A Jackknifed estimators for the negative binomial regression model

TÜRKAN S., Ozel G.

COMMUNICATIONS IN STATISTICS-SIMULATION AND COMPUTATION, vol.47, no.6, pp.1845-1865, 2018 (SCI-Expanded) identifier identifier

  • Publication Type: Article / Article
  • Volume: 47 Issue: 6
  • Publication Date: 2018
  • Doi Number: 10.1080/03610918.2017.1327069
  • Journal Indexes: Science Citation Index Expanded (SCI-EXPANDED), Scopus
  • Page Numbers: pp.1845-1865
  • Keywords: Jackknifed estimators, Maximum likelihood, MSE, Negative binomial regression, Ridge regression, Simulation, RIDGE-REGRESSION, PARAMETERS
  • Hacettepe University Affiliated: Yes


Shrinkage estimator is a commonly applied solution to the general problem caused by multicollinearity.

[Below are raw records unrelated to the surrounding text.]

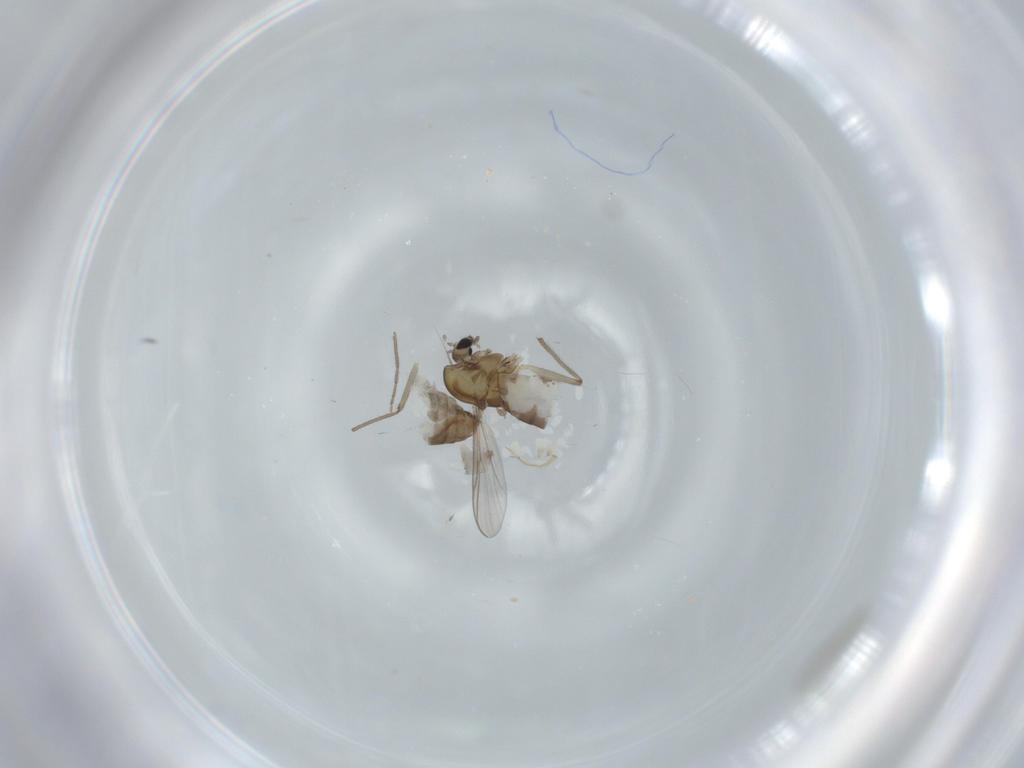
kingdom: Animalia
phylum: Arthropoda
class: Insecta
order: Diptera
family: Chironomidae
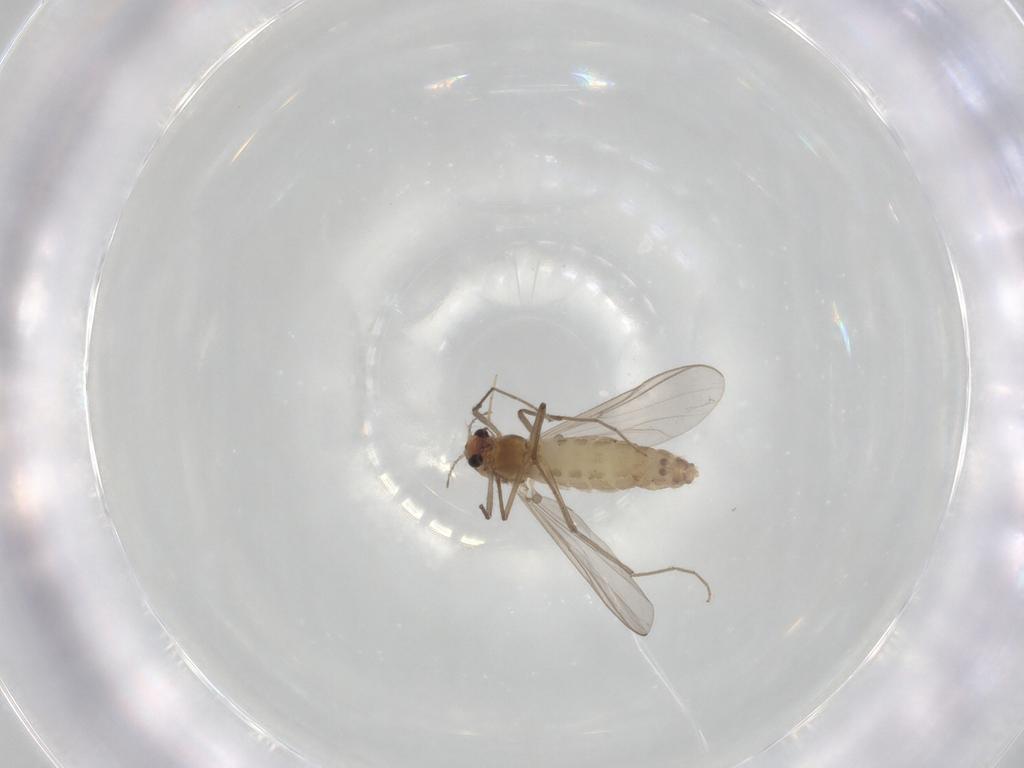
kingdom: Animalia
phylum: Arthropoda
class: Insecta
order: Diptera
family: Chironomidae
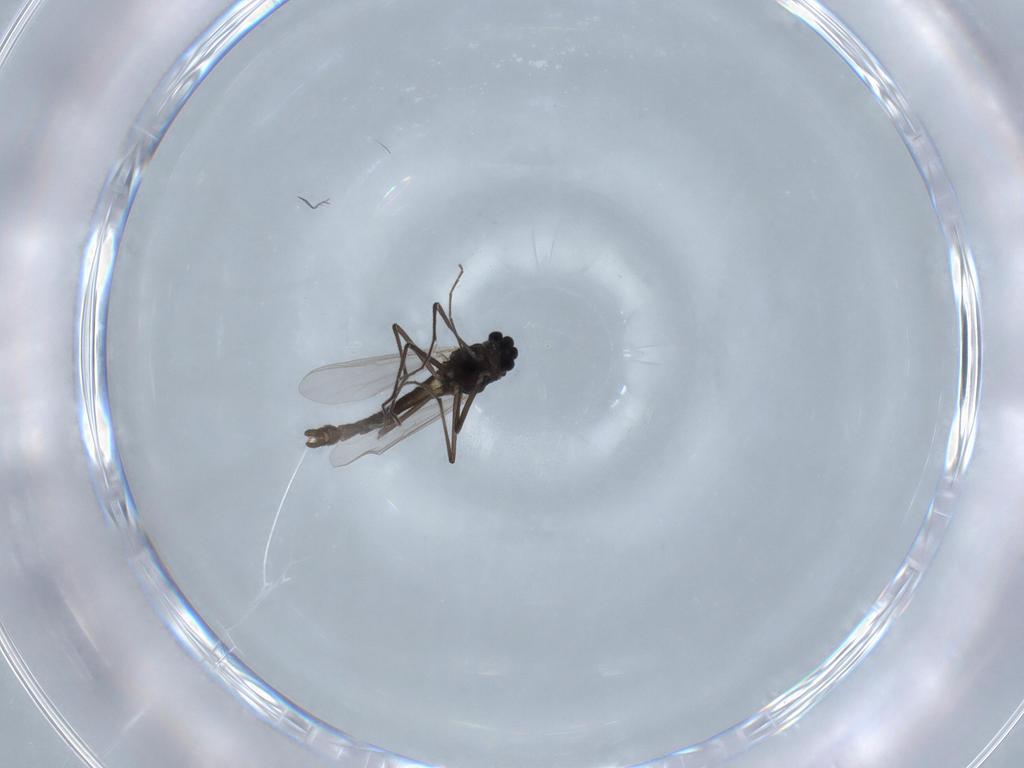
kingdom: Animalia
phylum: Arthropoda
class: Insecta
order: Diptera
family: Chironomidae
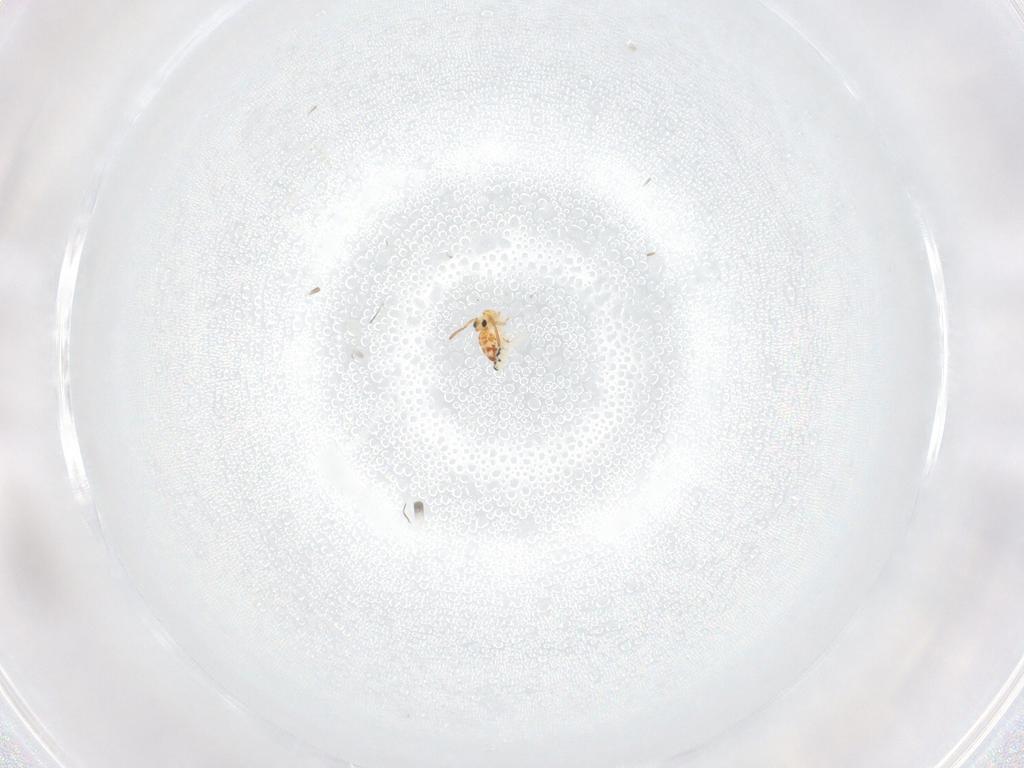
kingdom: Animalia
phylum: Arthropoda
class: Collembola
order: Symphypleona
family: Bourletiellidae
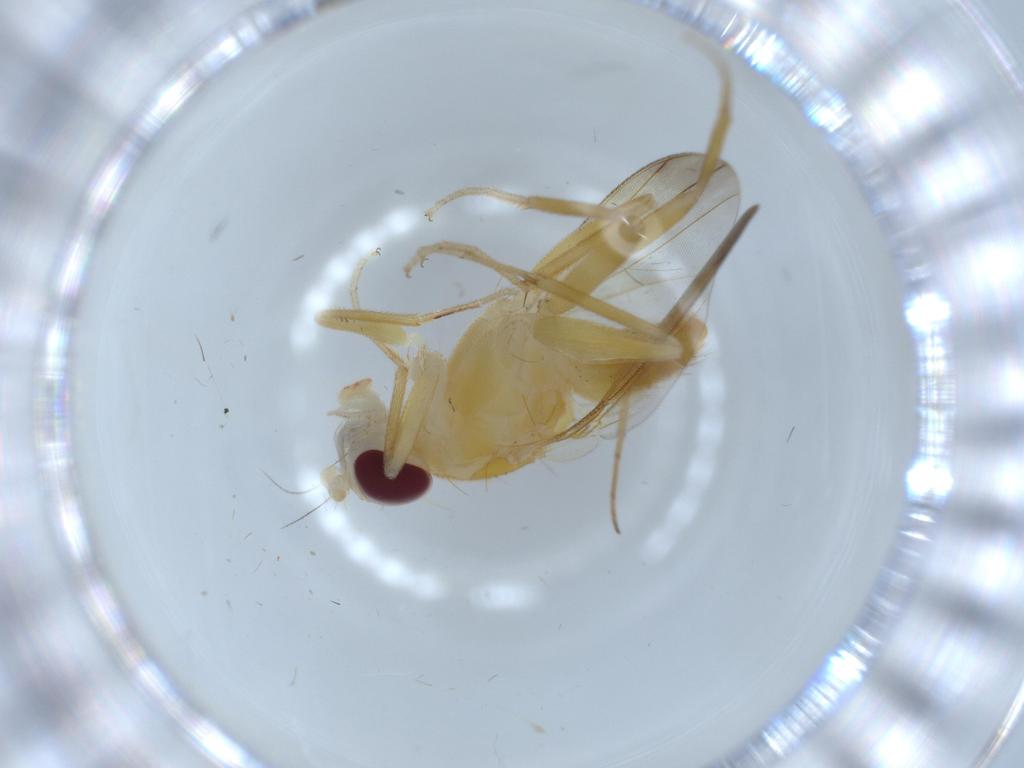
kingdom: Animalia
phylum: Arthropoda
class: Insecta
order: Diptera
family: Clusiidae
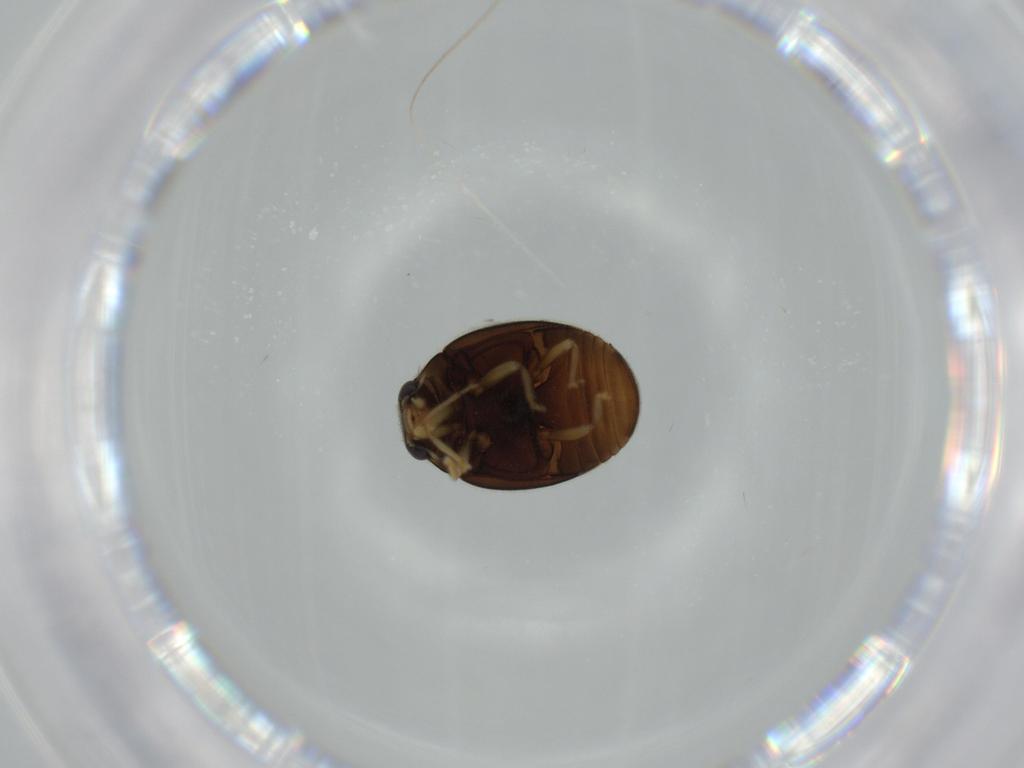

Recently, the ridge regression (RR) estimators for estimating the ridge parameter k in the negative binomial (NB) regression have been proposed. The Jackknifed estimators are obtained to remedy the multicollinearity and reduce the bias. A simulation study is provided to evaluate the performance of estimators. Both mean squared error (MSE) and the percentage relative error (PRE) are considered as the performance criteria. The simulated result indicated that some of proposed Jackknifed estimators should be preferred to the ML method and ridge estimators to reduce MSE and bias.